The Connection: Poor Ventilation and Health Problems

As home designs start to make huge improvements, a lot has changed worldwide with building codes especially in New Zealand, enforcing enclosed building envelopes, even for homes. This has come with many benefits, but there are instances where ventilation is poor. Home ventilation is an important topic related to the occupants’ health, so it needs more attention from building developers at all stages.

A Review of Ventilation

Ventilation refers to the process of circulating fresh air inside a building while allowing pollutants and moisture to leave. A good ventilation system will provide fresh cooling during summer and let stale air leave the building during winter. A well-ventilated home uses openings such as vents and windows to promote this movement of air for the highest energy-cost savings. Home ventilation can be natural ventilation, whole-house ventilation or spot ventilation. Regardless of which type you apply in your home, you are bound to enjoy some health benefits if the technicians do an excellent job.

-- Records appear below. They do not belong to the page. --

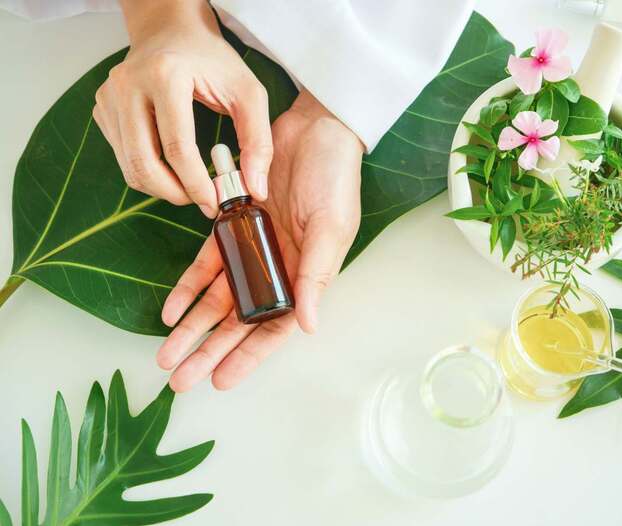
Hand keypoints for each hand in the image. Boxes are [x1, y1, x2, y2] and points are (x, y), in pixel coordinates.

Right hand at [93, 0, 271, 217]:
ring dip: (161, 188)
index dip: (196, 184)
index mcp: (165, 76)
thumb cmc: (212, 60)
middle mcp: (128, 85)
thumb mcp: (249, 93)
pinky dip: (147, 172)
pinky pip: (123, 156)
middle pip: (144, 163)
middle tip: (200, 201)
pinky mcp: (102, 108)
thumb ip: (259, 141)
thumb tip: (255, 189)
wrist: (171, 29)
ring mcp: (109, 97)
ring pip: (130, 166)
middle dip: (174, 193)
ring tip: (189, 186)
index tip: (214, 203)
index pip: (177, 148)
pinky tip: (171, 166)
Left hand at [156, 90, 362, 391]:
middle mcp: (275, 269)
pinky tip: (169, 308)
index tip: (219, 381)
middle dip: (209, 350)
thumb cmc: (334, 180)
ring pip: (216, 298)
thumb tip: (308, 326)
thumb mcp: (330, 229)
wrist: (315, 131)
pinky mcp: (231, 225)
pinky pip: (205, 262)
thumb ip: (315, 276)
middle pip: (237, 321)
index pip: (272, 328)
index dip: (247, 356)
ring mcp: (251, 249)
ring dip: (191, 326)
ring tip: (166, 353)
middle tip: (179, 379)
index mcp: (303, 277)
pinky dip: (188, 285)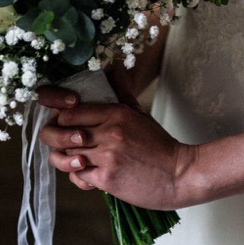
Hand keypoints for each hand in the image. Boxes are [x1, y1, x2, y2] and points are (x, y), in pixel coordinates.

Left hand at [35, 86, 200, 209]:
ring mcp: (108, 156)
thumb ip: (121, 92)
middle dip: (61, 143)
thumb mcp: (139, 114)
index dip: (62, 122)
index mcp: (115, 113)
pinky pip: (77, 176)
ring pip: (66, 157)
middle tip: (71, 148)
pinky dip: (81, 178)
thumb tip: (110, 66)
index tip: (68, 129)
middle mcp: (109, 132)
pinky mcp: (108, 178)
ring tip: (83, 162)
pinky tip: (93, 176)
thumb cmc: (159, 145)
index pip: (67, 113)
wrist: (182, 174)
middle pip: (61, 135)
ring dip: (70, 162)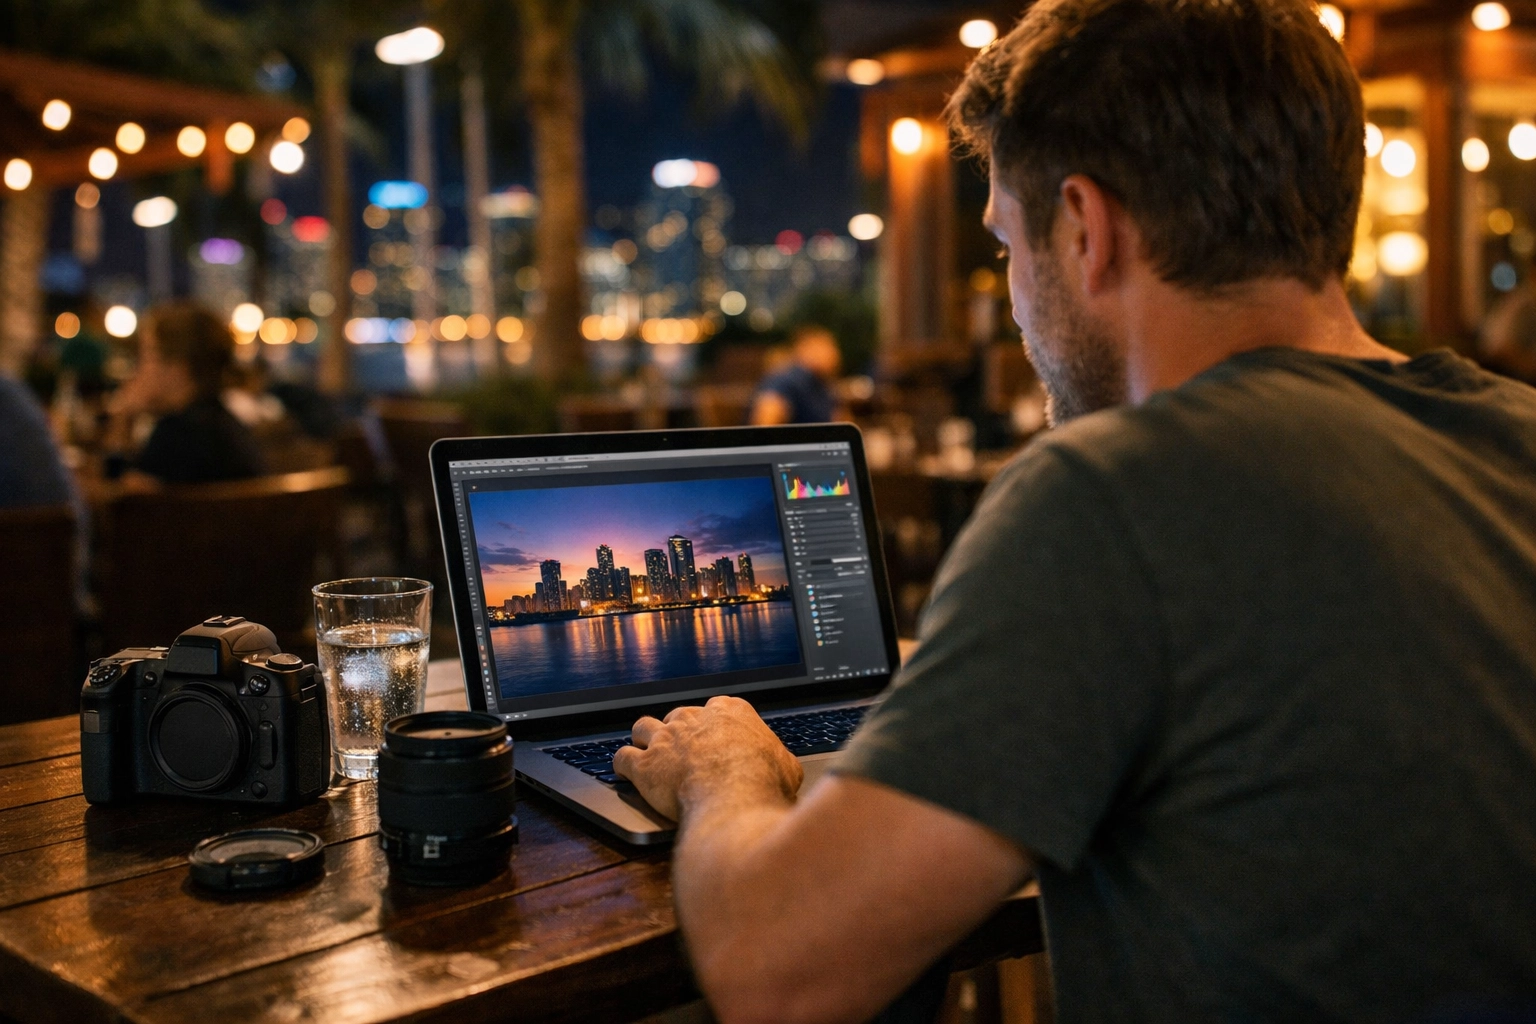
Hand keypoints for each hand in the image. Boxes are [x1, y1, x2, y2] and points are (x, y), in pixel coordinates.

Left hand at [613, 696, 802, 821]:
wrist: (734, 797)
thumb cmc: (763, 781)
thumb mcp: (787, 766)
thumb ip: (779, 760)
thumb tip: (785, 769)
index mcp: (730, 712)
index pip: (716, 707)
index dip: (712, 725)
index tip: (713, 737)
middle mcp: (694, 718)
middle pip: (678, 716)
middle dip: (678, 732)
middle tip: (682, 752)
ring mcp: (666, 738)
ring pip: (643, 726)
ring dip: (644, 739)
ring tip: (646, 752)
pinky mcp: (644, 764)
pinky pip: (622, 757)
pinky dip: (622, 765)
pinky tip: (624, 772)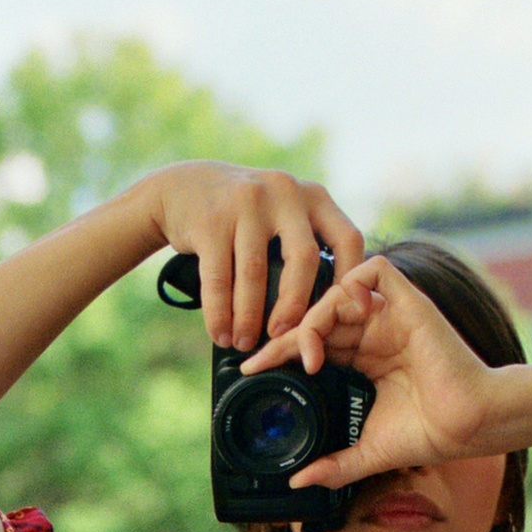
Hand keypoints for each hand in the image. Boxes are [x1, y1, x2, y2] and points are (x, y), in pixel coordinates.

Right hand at [144, 163, 366, 353]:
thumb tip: (334, 304)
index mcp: (312, 196)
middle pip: (304, 259)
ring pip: (256, 274)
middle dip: (295, 306)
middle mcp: (284, 193)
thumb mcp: (281, 211)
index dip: (350, 279)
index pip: (347, 238)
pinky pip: (219, 279)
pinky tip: (220, 334)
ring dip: (249, 318)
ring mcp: (246, 203)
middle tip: (284, 337)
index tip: (347, 313)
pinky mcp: (211, 221)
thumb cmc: (242, 214)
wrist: (181, 188)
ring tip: (244, 343)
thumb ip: (306, 241)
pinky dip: (219, 314)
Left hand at [238, 256, 496, 488]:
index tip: (253, 370)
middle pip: (318, 318)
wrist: (468, 424)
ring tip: (309, 353)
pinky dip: (350, 284)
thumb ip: (333, 466)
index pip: (314, 345)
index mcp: (364, 363)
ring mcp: (391, 318)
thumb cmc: (428, 434)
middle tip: (263, 359)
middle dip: (285, 336)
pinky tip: (342, 315)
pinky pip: (375, 271)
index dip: (282, 352)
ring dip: (313, 318)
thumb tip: (299, 482)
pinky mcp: (409, 304)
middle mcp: (375, 336)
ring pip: (337, 295)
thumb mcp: (367, 452)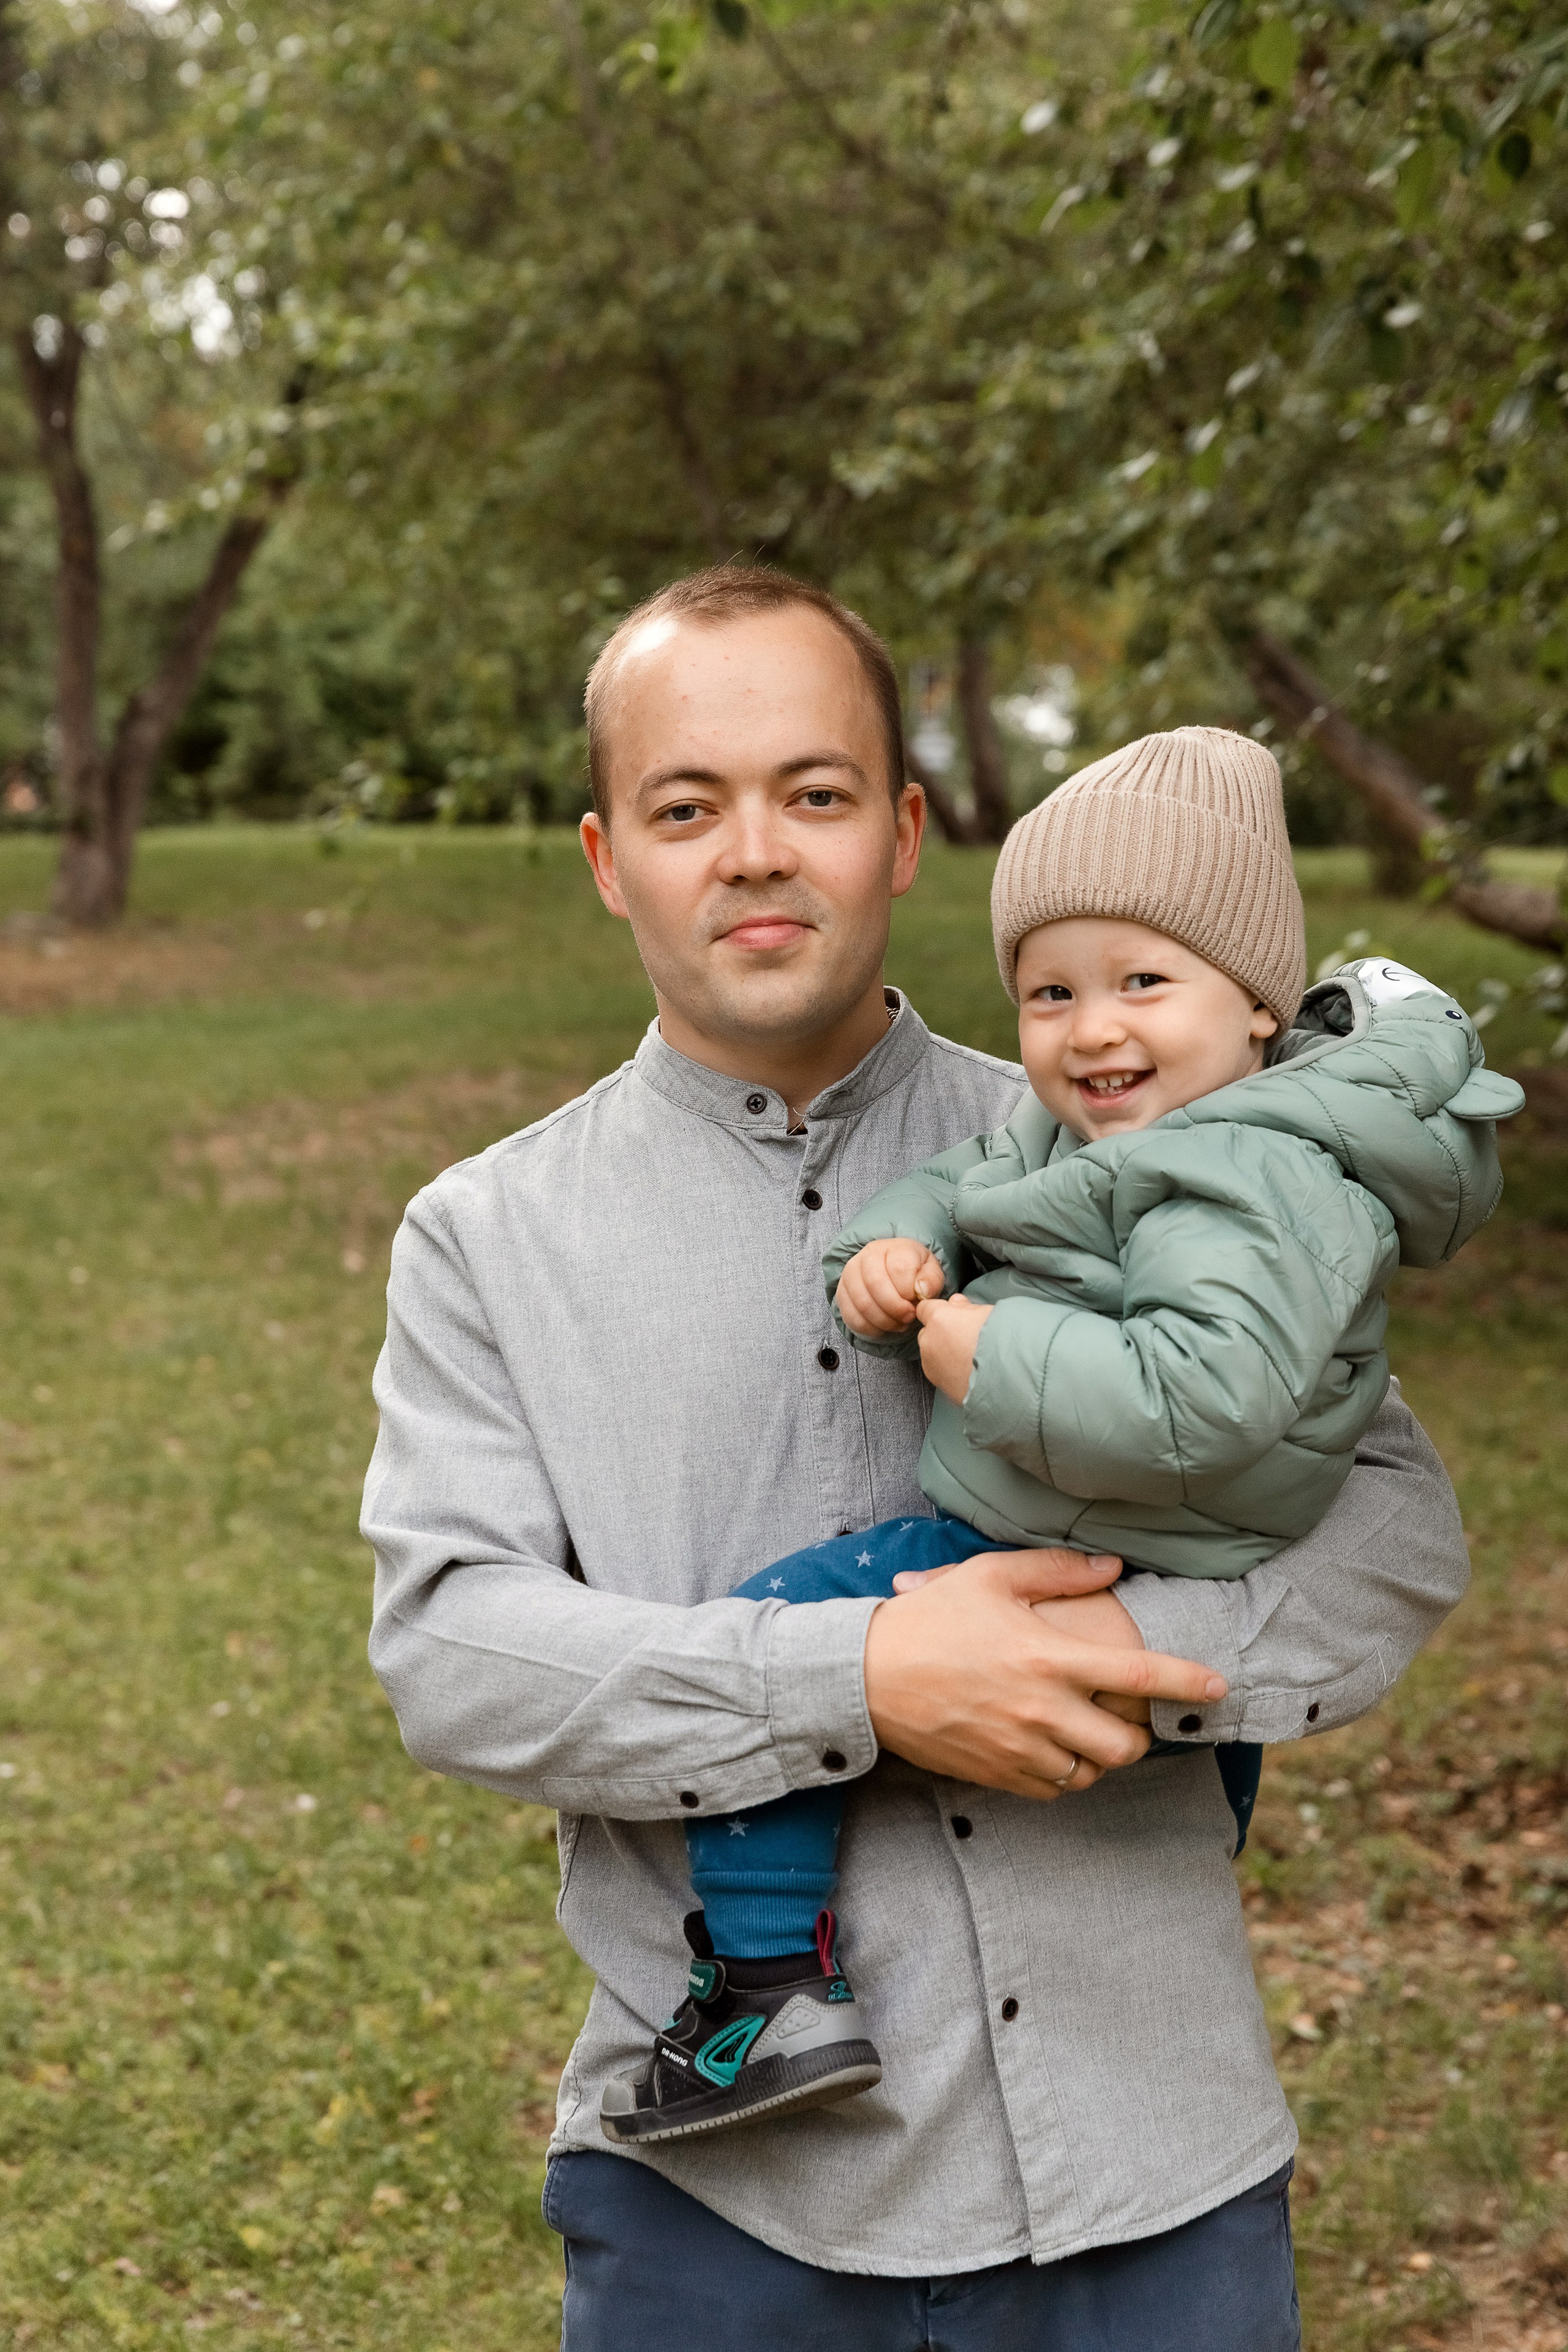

Ventilation and Air Quality

Poor ventilation has been associated with “sick” homes for a long time, mainly referring to the damage caused by mould growth and condensation to the building components. For the occupants, stuffy homes can cause a wide range of health complications. This is serious, considering that many homeowners in New Zealand spend most of their time indoors. The risk of exposure can be higher inside than it is outside because sometimes, indoor air is dirtier than outdoor air. Examples of health conditions related to poor indoor air quality are cardiovascular disease, asthma, pulmonary disease, and lung cancer. Fortunately, there are various ways of making sure the ventilation is in excellent state to promote better health.

Take Control of Air Leaks

Moisture problems inside a building mostly emanate from poor handling of airflow, allowing cold surfaces to be exposed to warm moist air. It’s important to have a professional in-home ventilation check leakage-prone areas such as basements and attics. This step is recommended even for homes that have insulation done.

Stop Water Leakage

Roof leak

Your health could be in jeopardy simply because a roof leak has been going on for so long. Any moisture that enters the home will add to the job that the ventilation system must do, yet the water inside the home due to flashing gaps and so forth can be overwhelming sometimes.

Ventilate Indoor Components

As you install and maintain your home ventilation system, remember that humans also contribute to moisture generation through perspiration, breathing, cooking, washing and so on. This also applies to materials used in a new building. If there is an issue with the outside vent, consider checking its condition to prevent a backlog of moisture in the living room. Make sure you vent bathroom and kitchen vents outside. Replace any worn out or damaged vent fans.

Awareness about the health effects of poor indoor air quality is low, but there are efforts by various stakeholders to spread the information. Experts insist that buildings should strive to adhere to ventilation design guidelines. For homes that are yet to install these systems, consider making this step as it offers impressive health benefits.